REQUIRED ACTION: Output all of the data exactly, keeping any images out of the copy.

DATA LISTING:
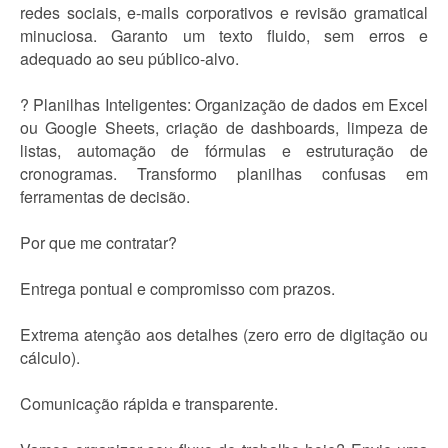
redes sociais, e-mails corporativos e revisão gramatical
minuciosa. Garanto um texto fluido, sem erros e
adequado ao seu público-alvo.
? Planilhas Inteligentes: Organização de dados em Excel
ou Google Sheets, criação de dashboards, limpeza de
listas, automação de fórmulas e estruturação de
cronogramas. Transformo planilhas confusas em
ferramentas de decisão.
Por que me contratar?
Entrega pontual e compromisso com prazos.
Extrema atenção aos detalhes (zero erro de digitação ou
cálculo).
Comunicação rápida e transparente.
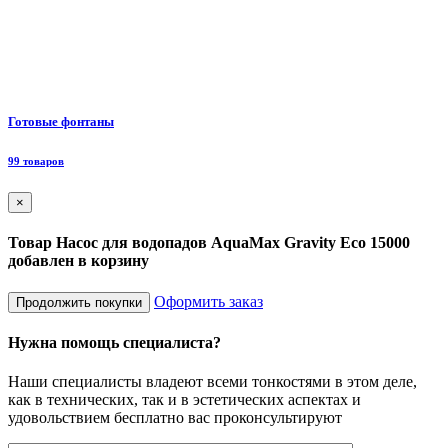
Ф
Готовые фонтаны
8
99 товаров
×
Товар Насос для водопадов AquaMax Gravity Eco 15000
добавлен в корзину
Оформить заказ
Продолжить покупки
Нужна помощь специалиста?
Наши специалисты владеют всеми тонкостями в этом деле,
как в технических, так и в эстетических аспектах и
удовольствием бесплатно вас проконсультируют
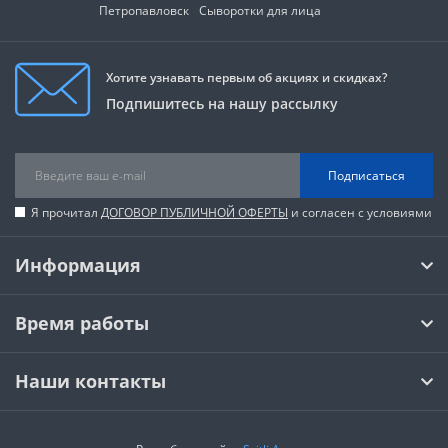
Петропавловск
Сыворотки для лица
Хотите узнавать первым об акциях и скидках?
Подпишитесь на нашу рассылку
Подписаться
Я прочитал
ДОГОВОР ПУБЛИЧНОЙ ОФЕРТЫ
и согласен с условиями
Информация
Время работы
Наши контакты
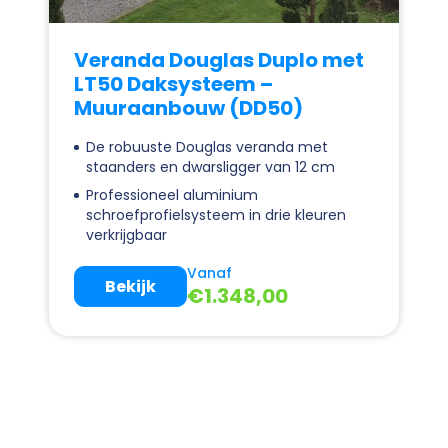
Veranda Douglas Duplo met
LT50 Daksysteem –
Muuraanbouw (DD50)
De robuuste Douglas veranda met
staanders en dwarsligger van 12 cm
Professioneel aluminium
schroefprofielsysteem in drie kleuren
verkrijgbaar
Vanaf
Bekijk
€
1.348,00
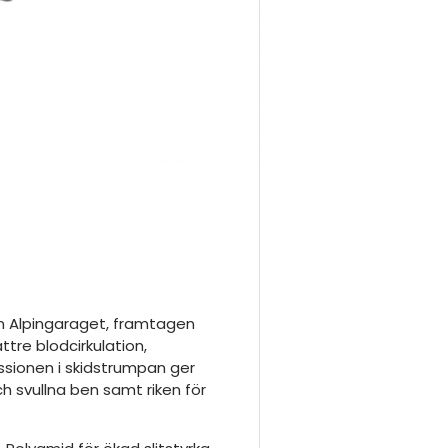
n Alpingaraget, framtagen
tre blodcirkulation,
ssionen i skidstrumpan ger
h svullna ben samt riken för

RESPONSE FOR THIS EXERCISE:
redes sociais, e-mails corporativos e revisão gramatical
minuciosa. Garanto um texto fluido, sem erros e
adequado ao seu público-alvo.
? Planilhas Inteligentes: Organização de dados em Excel
ou Google Sheets, criação de dashboards, limpeza de
listas, automação de fórmulas e estruturação de
cronogramas. Transformo planilhas confusas em
ferramentas de decisão.
Por que me contratar?
Entrega pontual e compromisso com prazos.
Extrema atenção aos detalhes (zero erro de digitação ou
cálculo).
Comunicação rápida e transparente.
Ф
Готовые фонтаны
8
99 товаров
×
Товар Насос для водопадов AquaMax Gravity Eco 15000
добавлен в корзину
Оформить заказ
Продолжить покупки
Нужна помощь специалиста?
Наши специалисты владеют всеми тонкостями в этом деле,
как в технических, так и в эстетических аспектах и
удовольствием бесплатно вас проконсультируют
Петропавловск
Сыворотки для лица
Хотите узнавать первым об акциях и скидках?
Подпишитесь на нашу рассылку
Подписаться
Я прочитал
ДОГОВОР ПУБЛИЧНОЙ ОФЕРТЫ
и согласен с условиями
Информация
Время работы
Наши контакты
Veranda Douglas Duplo met
LT50 Daksysteem –
Muuraanbouw (DD50)
De robuuste Douglas veranda met
staanders en dwarsligger van 12 cm
Professioneel aluminium
schroefprofielsysteem in drie kleuren
verkrijgbaar
Vanaf
Bekijk
€
1.348,00
n Alpingaraget, framtagen
tre blodcirkulation,
ssionen i skidstrumpan ger
h svullna ben samt riken för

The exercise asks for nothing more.